■ Task prompt
Copy nothing but the lines below, from the one with "55: (489, 529, 2.06)" through the one with "11: (233, 50, 2.00)", exactly as written; no pictures should appear.

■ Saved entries

+ + + + + + +

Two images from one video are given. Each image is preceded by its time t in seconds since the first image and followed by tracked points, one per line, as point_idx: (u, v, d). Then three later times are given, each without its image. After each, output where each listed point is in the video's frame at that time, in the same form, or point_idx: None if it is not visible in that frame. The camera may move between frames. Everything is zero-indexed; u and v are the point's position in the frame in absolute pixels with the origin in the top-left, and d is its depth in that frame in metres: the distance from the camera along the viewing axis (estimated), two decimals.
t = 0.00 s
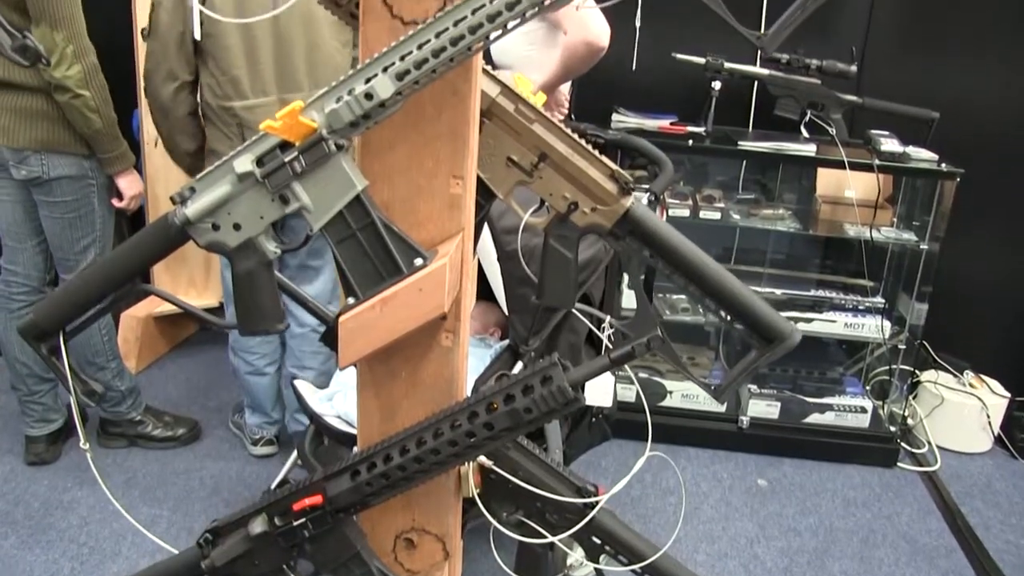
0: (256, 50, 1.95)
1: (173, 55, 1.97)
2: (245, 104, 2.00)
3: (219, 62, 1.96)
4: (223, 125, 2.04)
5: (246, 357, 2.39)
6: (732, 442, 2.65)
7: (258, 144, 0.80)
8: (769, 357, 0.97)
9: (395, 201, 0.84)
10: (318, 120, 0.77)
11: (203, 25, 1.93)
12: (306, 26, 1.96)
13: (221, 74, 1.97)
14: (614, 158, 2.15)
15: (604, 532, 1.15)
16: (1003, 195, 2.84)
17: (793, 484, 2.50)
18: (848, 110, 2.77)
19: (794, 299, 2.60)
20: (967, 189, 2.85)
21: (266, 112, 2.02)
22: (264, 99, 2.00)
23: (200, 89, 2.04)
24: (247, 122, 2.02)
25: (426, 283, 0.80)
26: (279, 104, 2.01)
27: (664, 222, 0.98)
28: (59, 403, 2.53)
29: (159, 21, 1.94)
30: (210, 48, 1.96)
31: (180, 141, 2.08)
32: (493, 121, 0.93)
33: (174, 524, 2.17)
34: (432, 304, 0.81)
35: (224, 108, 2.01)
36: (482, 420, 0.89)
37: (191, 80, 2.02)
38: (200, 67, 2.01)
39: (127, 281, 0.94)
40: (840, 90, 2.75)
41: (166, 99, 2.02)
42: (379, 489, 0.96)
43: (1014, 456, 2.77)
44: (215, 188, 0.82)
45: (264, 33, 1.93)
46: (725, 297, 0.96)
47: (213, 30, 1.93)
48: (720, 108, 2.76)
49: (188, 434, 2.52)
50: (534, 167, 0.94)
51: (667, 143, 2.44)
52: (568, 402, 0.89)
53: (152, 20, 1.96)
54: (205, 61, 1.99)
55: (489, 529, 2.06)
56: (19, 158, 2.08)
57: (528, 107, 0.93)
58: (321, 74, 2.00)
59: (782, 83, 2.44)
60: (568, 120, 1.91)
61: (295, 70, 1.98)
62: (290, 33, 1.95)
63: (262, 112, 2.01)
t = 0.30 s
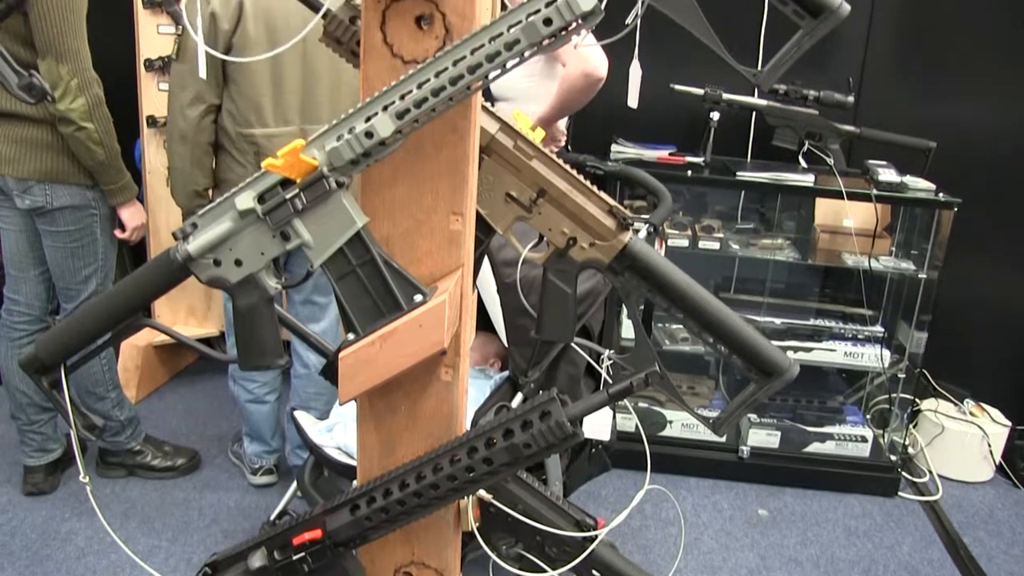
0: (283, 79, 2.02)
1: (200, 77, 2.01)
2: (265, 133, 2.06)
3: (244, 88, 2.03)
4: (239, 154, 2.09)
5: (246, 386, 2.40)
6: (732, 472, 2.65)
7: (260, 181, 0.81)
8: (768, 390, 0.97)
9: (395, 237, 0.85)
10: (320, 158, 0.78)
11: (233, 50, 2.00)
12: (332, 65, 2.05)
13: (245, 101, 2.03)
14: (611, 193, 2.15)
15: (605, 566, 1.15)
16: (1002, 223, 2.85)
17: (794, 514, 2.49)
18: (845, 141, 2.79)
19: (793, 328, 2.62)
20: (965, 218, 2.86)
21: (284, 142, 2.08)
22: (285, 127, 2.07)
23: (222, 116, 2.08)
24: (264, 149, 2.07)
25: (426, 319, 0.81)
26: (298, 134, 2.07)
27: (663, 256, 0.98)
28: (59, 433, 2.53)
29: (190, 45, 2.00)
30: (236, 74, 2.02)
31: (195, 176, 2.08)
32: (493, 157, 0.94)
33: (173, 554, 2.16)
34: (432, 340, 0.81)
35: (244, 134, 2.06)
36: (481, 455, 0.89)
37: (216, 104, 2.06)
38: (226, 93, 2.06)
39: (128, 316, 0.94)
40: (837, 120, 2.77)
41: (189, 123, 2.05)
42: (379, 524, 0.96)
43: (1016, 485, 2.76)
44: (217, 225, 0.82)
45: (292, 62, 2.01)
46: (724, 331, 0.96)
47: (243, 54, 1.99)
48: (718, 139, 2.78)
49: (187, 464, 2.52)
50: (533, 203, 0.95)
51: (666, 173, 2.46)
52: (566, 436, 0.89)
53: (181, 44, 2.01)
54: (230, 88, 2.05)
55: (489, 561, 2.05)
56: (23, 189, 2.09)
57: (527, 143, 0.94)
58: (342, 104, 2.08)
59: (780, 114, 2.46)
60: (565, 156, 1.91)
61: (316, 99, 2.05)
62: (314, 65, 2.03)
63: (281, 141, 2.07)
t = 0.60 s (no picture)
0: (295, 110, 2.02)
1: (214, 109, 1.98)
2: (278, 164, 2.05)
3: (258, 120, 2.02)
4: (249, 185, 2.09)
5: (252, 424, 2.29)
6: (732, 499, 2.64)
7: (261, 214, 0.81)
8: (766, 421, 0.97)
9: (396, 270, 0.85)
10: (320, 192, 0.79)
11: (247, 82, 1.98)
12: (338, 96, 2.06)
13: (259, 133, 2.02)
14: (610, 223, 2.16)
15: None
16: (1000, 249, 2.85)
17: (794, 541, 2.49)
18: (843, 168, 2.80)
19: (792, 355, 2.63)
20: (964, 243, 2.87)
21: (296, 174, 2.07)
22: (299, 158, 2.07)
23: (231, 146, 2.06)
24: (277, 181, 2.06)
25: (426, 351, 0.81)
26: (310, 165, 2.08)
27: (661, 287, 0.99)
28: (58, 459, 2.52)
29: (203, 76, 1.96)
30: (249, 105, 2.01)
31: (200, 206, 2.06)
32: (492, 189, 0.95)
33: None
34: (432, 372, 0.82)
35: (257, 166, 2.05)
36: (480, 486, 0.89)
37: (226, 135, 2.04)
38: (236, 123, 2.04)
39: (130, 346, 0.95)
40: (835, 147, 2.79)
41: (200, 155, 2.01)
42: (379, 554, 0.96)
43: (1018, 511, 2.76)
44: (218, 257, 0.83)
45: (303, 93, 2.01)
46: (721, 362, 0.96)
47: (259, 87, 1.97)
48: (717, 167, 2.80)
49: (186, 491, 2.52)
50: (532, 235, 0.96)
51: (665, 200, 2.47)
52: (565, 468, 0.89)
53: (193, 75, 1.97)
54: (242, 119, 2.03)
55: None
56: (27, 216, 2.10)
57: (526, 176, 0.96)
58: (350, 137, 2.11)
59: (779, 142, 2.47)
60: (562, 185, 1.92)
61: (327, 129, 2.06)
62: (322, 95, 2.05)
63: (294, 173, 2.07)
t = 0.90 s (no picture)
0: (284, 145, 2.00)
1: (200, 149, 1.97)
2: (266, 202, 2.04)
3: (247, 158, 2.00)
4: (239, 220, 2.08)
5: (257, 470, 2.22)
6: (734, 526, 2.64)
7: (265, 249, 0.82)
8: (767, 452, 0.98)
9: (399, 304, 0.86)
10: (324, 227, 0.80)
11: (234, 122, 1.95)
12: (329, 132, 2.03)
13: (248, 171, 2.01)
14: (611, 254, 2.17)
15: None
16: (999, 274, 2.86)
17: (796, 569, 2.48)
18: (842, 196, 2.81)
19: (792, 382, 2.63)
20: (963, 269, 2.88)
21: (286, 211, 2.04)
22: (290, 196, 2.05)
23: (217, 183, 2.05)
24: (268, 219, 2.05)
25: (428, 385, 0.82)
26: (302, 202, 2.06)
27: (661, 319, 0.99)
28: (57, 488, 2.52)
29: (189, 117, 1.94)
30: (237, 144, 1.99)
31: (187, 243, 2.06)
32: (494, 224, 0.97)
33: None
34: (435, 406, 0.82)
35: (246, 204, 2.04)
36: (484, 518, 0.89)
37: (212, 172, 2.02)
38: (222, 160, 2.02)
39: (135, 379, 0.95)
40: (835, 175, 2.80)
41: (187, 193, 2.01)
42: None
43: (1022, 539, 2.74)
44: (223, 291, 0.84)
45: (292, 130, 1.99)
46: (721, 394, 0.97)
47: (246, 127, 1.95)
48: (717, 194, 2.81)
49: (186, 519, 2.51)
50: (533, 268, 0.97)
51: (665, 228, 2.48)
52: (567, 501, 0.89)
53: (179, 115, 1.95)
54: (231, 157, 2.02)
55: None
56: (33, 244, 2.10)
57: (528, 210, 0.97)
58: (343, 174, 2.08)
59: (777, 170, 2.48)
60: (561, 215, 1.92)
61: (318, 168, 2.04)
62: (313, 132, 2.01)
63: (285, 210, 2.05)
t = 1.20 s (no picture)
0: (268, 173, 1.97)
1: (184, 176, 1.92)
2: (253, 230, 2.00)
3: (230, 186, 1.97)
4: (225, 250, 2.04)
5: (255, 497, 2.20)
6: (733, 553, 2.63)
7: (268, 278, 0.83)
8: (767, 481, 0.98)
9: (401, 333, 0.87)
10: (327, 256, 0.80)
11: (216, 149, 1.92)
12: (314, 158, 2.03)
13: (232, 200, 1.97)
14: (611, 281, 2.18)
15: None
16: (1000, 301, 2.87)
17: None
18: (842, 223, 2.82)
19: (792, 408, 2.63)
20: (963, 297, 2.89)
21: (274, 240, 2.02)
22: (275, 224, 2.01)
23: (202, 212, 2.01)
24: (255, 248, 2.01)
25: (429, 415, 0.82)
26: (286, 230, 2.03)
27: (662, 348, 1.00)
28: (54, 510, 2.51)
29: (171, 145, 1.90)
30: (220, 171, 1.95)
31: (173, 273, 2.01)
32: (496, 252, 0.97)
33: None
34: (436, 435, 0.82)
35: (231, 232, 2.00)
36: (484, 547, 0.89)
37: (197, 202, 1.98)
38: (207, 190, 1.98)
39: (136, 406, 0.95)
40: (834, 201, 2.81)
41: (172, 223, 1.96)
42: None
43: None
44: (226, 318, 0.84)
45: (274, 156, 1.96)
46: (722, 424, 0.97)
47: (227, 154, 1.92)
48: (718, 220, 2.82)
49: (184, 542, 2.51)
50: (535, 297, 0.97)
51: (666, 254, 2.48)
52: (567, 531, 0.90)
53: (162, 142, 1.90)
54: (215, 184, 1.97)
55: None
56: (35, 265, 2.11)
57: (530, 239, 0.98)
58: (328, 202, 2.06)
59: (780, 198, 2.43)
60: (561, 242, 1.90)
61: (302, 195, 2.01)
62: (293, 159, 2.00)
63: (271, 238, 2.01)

+ + + + + + +

■ Solution to this problem
55: (489, 529, 2.06)
56: (19, 158, 2.08)
57: (528, 107, 0.93)
58: (321, 74, 2.00)
59: (782, 83, 2.44)
60: (568, 120, 1.91)
61: (295, 70, 1.98)
62: (290, 33, 1.95)
63: (262, 112, 2.01)
t = 0.30 s
0: (283, 79, 2.02)
1: (200, 77, 2.01)
2: (265, 133, 2.06)
3: (244, 88, 2.03)
4: (239, 154, 2.09)
5: (246, 386, 2.40)
6: (732, 472, 2.65)
7: (260, 181, 0.81)
8: (768, 390, 0.97)
9: (395, 237, 0.85)
10: (320, 158, 0.78)
11: (233, 50, 2.00)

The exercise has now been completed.